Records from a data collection
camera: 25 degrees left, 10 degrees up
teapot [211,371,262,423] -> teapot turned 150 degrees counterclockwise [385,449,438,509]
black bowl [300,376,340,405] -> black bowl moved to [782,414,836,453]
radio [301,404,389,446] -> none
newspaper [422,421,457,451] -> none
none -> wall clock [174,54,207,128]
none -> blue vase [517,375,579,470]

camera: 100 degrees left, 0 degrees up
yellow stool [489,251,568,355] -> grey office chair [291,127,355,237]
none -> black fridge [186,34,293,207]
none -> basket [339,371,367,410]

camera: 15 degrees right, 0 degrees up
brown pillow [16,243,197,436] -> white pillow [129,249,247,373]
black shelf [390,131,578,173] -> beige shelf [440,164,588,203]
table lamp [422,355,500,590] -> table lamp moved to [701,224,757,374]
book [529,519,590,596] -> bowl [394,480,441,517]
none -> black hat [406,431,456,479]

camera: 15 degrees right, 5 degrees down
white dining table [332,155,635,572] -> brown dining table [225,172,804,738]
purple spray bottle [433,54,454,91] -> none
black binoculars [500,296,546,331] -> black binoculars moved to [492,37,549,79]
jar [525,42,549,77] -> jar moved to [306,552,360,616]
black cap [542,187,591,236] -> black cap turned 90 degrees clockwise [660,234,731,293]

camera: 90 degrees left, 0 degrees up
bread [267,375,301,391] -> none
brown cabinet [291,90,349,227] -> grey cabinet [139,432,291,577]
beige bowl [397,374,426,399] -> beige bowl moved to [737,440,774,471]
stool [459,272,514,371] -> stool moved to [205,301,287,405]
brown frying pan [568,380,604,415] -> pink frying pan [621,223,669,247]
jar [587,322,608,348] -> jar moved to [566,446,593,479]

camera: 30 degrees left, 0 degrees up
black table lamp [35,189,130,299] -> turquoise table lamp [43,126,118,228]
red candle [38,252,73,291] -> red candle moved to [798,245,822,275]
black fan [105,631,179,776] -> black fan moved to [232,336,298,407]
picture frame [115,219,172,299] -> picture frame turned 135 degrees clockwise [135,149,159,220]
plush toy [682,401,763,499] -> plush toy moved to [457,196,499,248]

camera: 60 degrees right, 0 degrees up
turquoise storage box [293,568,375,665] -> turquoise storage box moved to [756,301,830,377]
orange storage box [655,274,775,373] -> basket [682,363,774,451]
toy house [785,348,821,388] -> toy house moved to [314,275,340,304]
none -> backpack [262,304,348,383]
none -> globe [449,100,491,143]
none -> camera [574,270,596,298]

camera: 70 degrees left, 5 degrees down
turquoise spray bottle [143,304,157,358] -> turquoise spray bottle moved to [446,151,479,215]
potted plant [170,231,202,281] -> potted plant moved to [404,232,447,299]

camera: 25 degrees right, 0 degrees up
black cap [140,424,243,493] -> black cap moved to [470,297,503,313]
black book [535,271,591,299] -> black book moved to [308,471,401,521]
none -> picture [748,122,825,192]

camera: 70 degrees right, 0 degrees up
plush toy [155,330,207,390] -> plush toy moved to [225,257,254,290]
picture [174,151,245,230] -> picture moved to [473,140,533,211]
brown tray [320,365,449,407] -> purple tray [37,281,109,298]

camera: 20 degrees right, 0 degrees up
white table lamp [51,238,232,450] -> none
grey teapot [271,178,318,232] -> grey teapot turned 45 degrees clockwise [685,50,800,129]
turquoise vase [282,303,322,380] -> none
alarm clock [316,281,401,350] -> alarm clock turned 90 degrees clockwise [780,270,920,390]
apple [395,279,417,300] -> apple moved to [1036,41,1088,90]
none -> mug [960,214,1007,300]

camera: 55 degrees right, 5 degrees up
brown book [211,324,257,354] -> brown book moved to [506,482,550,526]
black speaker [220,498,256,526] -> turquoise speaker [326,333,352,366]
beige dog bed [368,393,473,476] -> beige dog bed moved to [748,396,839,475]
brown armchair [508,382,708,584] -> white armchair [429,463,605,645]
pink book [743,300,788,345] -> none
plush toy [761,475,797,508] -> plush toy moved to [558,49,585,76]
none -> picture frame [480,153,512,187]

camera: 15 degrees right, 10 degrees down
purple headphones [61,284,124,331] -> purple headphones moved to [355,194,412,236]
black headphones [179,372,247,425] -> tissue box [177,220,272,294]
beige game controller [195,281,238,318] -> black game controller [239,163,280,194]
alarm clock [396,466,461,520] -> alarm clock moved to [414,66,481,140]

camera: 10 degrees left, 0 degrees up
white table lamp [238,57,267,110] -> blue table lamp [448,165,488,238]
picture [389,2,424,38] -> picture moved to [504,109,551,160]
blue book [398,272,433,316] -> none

▶ Task instructions
Your task is to repeat each of the records above exactly.

▶ Written response
camera: 25 degrees left, 10 degrees up
teapot [211,371,262,423] -> teapot turned 150 degrees counterclockwise [385,449,438,509]
black bowl [300,376,340,405] -> black bowl moved to [782,414,836,453]
radio [301,404,389,446] -> none
newspaper [422,421,457,451] -> none
none -> wall clock [174,54,207,128]
none -> blue vase [517,375,579,470]

camera: 100 degrees left, 0 degrees up
yellow stool [489,251,568,355] -> grey office chair [291,127,355,237]
none -> black fridge [186,34,293,207]
none -> basket [339,371,367,410]

camera: 15 degrees right, 0 degrees up
brown pillow [16,243,197,436] -> white pillow [129,249,247,373]
black shelf [390,131,578,173] -> beige shelf [440,164,588,203]
table lamp [422,355,500,590] -> table lamp moved to [701,224,757,374]
book [529,519,590,596] -> bowl [394,480,441,517]
none -> black hat [406,431,456,479]

camera: 15 degrees right, 5 degrees down
white dining table [332,155,635,572] -> brown dining table [225,172,804,738]
purple spray bottle [433,54,454,91] -> none
black binoculars [500,296,546,331] -> black binoculars moved to [492,37,549,79]
jar [525,42,549,77] -> jar moved to [306,552,360,616]
black cap [542,187,591,236] -> black cap turned 90 degrees clockwise [660,234,731,293]

camera: 90 degrees left, 0 degrees up
bread [267,375,301,391] -> none
brown cabinet [291,90,349,227] -> grey cabinet [139,432,291,577]
beige bowl [397,374,426,399] -> beige bowl moved to [737,440,774,471]
stool [459,272,514,371] -> stool moved to [205,301,287,405]
brown frying pan [568,380,604,415] -> pink frying pan [621,223,669,247]
jar [587,322,608,348] -> jar moved to [566,446,593,479]

camera: 30 degrees left, 0 degrees up
black table lamp [35,189,130,299] -> turquoise table lamp [43,126,118,228]
red candle [38,252,73,291] -> red candle moved to [798,245,822,275]
black fan [105,631,179,776] -> black fan moved to [232,336,298,407]
picture frame [115,219,172,299] -> picture frame turned 135 degrees clockwise [135,149,159,220]
plush toy [682,401,763,499] -> plush toy moved to [457,196,499,248]

camera: 60 degrees right, 0 degrees up
turquoise storage box [293,568,375,665] -> turquoise storage box moved to [756,301,830,377]
orange storage box [655,274,775,373] -> basket [682,363,774,451]
toy house [785,348,821,388] -> toy house moved to [314,275,340,304]
none -> backpack [262,304,348,383]
none -> globe [449,100,491,143]
none -> camera [574,270,596,298]

camera: 70 degrees left, 5 degrees down
turquoise spray bottle [143,304,157,358] -> turquoise spray bottle moved to [446,151,479,215]
potted plant [170,231,202,281] -> potted plant moved to [404,232,447,299]

camera: 25 degrees right, 0 degrees up
black cap [140,424,243,493] -> black cap moved to [470,297,503,313]
black book [535,271,591,299] -> black book moved to [308,471,401,521]
none -> picture [748,122,825,192]

camera: 70 degrees right, 0 degrees up
plush toy [155,330,207,390] -> plush toy moved to [225,257,254,290]
picture [174,151,245,230] -> picture moved to [473,140,533,211]
brown tray [320,365,449,407] -> purple tray [37,281,109,298]

camera: 20 degrees right, 0 degrees up
white table lamp [51,238,232,450] -> none
grey teapot [271,178,318,232] -> grey teapot turned 45 degrees clockwise [685,50,800,129]
turquoise vase [282,303,322,380] -> none
alarm clock [316,281,401,350] -> alarm clock turned 90 degrees clockwise [780,270,920,390]
apple [395,279,417,300] -> apple moved to [1036,41,1088,90]
none -> mug [960,214,1007,300]

camera: 55 degrees right, 5 degrees up
brown book [211,324,257,354] -> brown book moved to [506,482,550,526]
black speaker [220,498,256,526] -> turquoise speaker [326,333,352,366]
beige dog bed [368,393,473,476] -> beige dog bed moved to [748,396,839,475]
brown armchair [508,382,708,584] -> white armchair [429,463,605,645]
pink book [743,300,788,345] -> none
plush toy [761,475,797,508] -> plush toy moved to [558,49,585,76]
none -> picture frame [480,153,512,187]

camera: 15 degrees right, 10 degrees down
purple headphones [61,284,124,331] -> purple headphones moved to [355,194,412,236]
black headphones [179,372,247,425] -> tissue box [177,220,272,294]
beige game controller [195,281,238,318] -> black game controller [239,163,280,194]
alarm clock [396,466,461,520] -> alarm clock moved to [414,66,481,140]

camera: 10 degrees left, 0 degrees up
white table lamp [238,57,267,110] -> blue table lamp [448,165,488,238]
picture [389,2,424,38] -> picture moved to [504,109,551,160]
blue book [398,272,433,316] -> none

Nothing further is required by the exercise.